**Work item**
Render the lines below as a numbered list, omitting any blank lines and leaving out the pictures.

+++++

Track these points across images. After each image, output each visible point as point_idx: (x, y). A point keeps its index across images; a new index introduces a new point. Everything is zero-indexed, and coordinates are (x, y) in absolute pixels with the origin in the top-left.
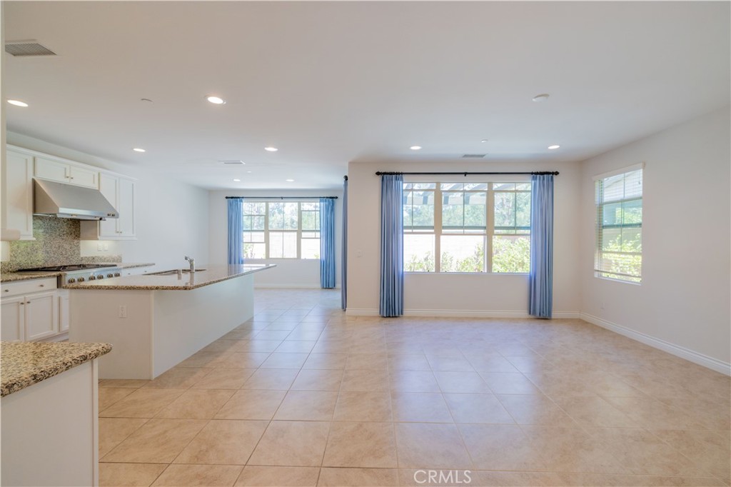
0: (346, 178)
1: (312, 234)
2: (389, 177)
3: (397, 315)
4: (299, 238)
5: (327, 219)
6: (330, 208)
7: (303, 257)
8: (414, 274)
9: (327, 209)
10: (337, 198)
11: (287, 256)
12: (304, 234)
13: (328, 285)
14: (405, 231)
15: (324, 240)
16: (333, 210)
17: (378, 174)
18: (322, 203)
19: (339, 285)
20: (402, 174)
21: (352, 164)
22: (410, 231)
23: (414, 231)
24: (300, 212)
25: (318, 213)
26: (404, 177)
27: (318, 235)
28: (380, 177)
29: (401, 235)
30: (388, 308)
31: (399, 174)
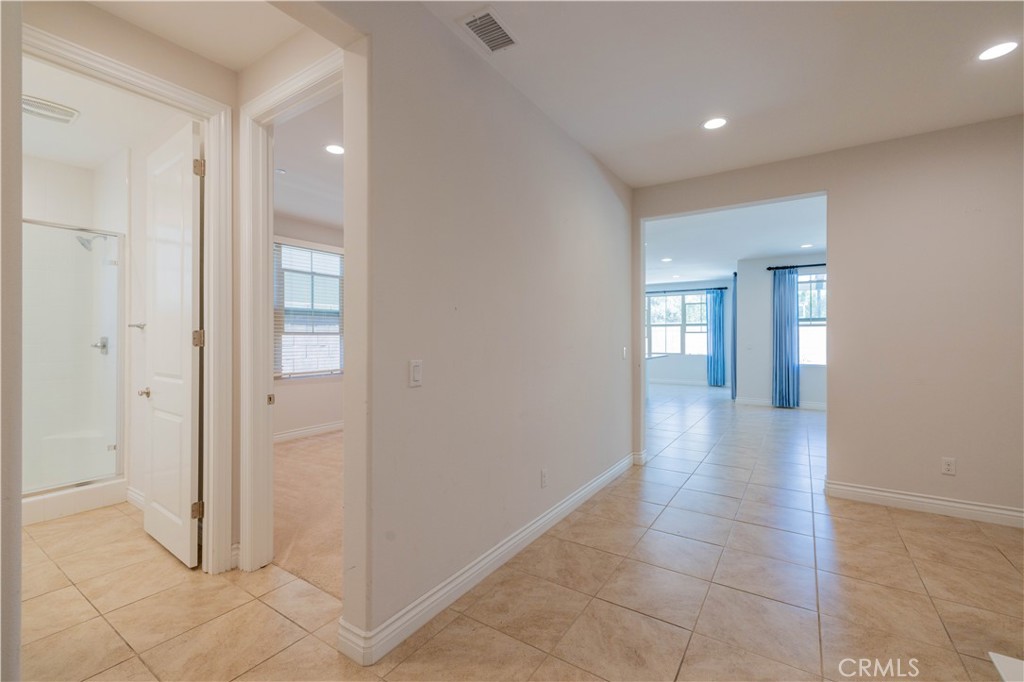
0: (735, 274)
1: (698, 329)
2: (782, 271)
3: (791, 405)
4: (683, 332)
5: (715, 312)
6: (718, 300)
7: (687, 352)
8: (804, 365)
9: (715, 300)
10: (726, 288)
11: (669, 351)
12: (688, 329)
13: (717, 382)
14: (800, 323)
15: (711, 334)
16: (721, 301)
17: (769, 269)
18: (709, 295)
19: (729, 383)
20: (797, 267)
21: (742, 262)
22: (809, 323)
23: (813, 323)
24: (684, 305)
25: (704, 306)
26: (799, 269)
27: (704, 328)
28: (772, 272)
29: (796, 328)
30: (781, 398)
31: (793, 267)
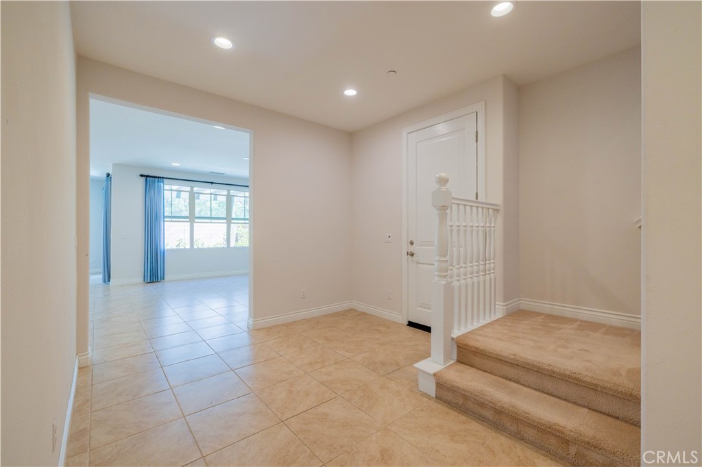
0: (108, 175)
2: (151, 180)
3: (159, 280)
8: (168, 250)
14: (165, 219)
17: (142, 176)
20: (163, 178)
21: (116, 165)
22: (170, 219)
23: (173, 220)
26: (165, 180)
28: (144, 178)
29: (162, 223)
30: (152, 275)
31: (160, 178)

+++++

**Response to this task**
1. Track these points across images. After each image, output each visible point as point_idx: (x, y). A point keeps its index across images; a new index introduces a new point. Everything is zero-indexed, and coordinates are (x, y) in absolute pixels with the origin in the top-left.
2. 0: (346, 178)
3. 1: (312, 234)
4. 2: (389, 177)
5. 3: (397, 315)
6. 4: (299, 238)
7. 5: (327, 219)
8. 6: (330, 208)
9. 7: (303, 257)
10. 8: (414, 274)
11. 9: (327, 209)
12. 10: (337, 198)
13. 11: (287, 256)
14. 12: (304, 234)
15. 13: (328, 285)
16. 14: (405, 231)
17. 15: (324, 240)
18. 16: (333, 210)
19. 17: (378, 174)
20. 18: (322, 203)
21. 19: (339, 285)
22. 20: (402, 174)
23. 21: (352, 164)
24. 22: (410, 231)
25. 23: (414, 231)
26. 24: (300, 212)
27. 25: (318, 213)
28. 26: (404, 177)
29. 27: (318, 235)
30. 28: (380, 177)
31. 29: (401, 235)
32. 30: (388, 308)
33. 31: (399, 174)
34. 0: (735, 274)
35. 1: (698, 329)
36. 2: (782, 271)
37. 3: (791, 405)
38. 4: (683, 332)
39. 5: (715, 312)
40. 6: (718, 300)
41. 7: (687, 352)
42. 8: (804, 365)
43. 9: (715, 300)
44. 10: (726, 288)
45. 11: (669, 351)
46. 12: (688, 329)
47. 13: (717, 382)
48. 14: (800, 323)
49. 15: (711, 334)
50. 16: (721, 301)
51. 17: (769, 269)
52. 18: (709, 295)
53. 19: (729, 383)
54. 20: (797, 267)
55. 21: (742, 262)
56. 22: (809, 323)
57. 23: (813, 323)
58. 24: (684, 305)
59. 25: (704, 306)
60. 26: (799, 269)
61. 27: (704, 328)
62. 28: (772, 272)
63. 29: (796, 328)
64. 30: (781, 398)
65. 31: (793, 267)
66. 0: (108, 175)
67. 2: (151, 180)
68. 3: (159, 280)
69. 8: (168, 250)
70. 14: (165, 219)
71. 17: (142, 176)
72. 20: (163, 178)
73. 21: (116, 165)
74. 22: (170, 219)
75. 23: (173, 220)
76. 26: (165, 180)
77. 28: (144, 178)
78. 29: (162, 223)
79. 30: (152, 275)
80. 31: (160, 178)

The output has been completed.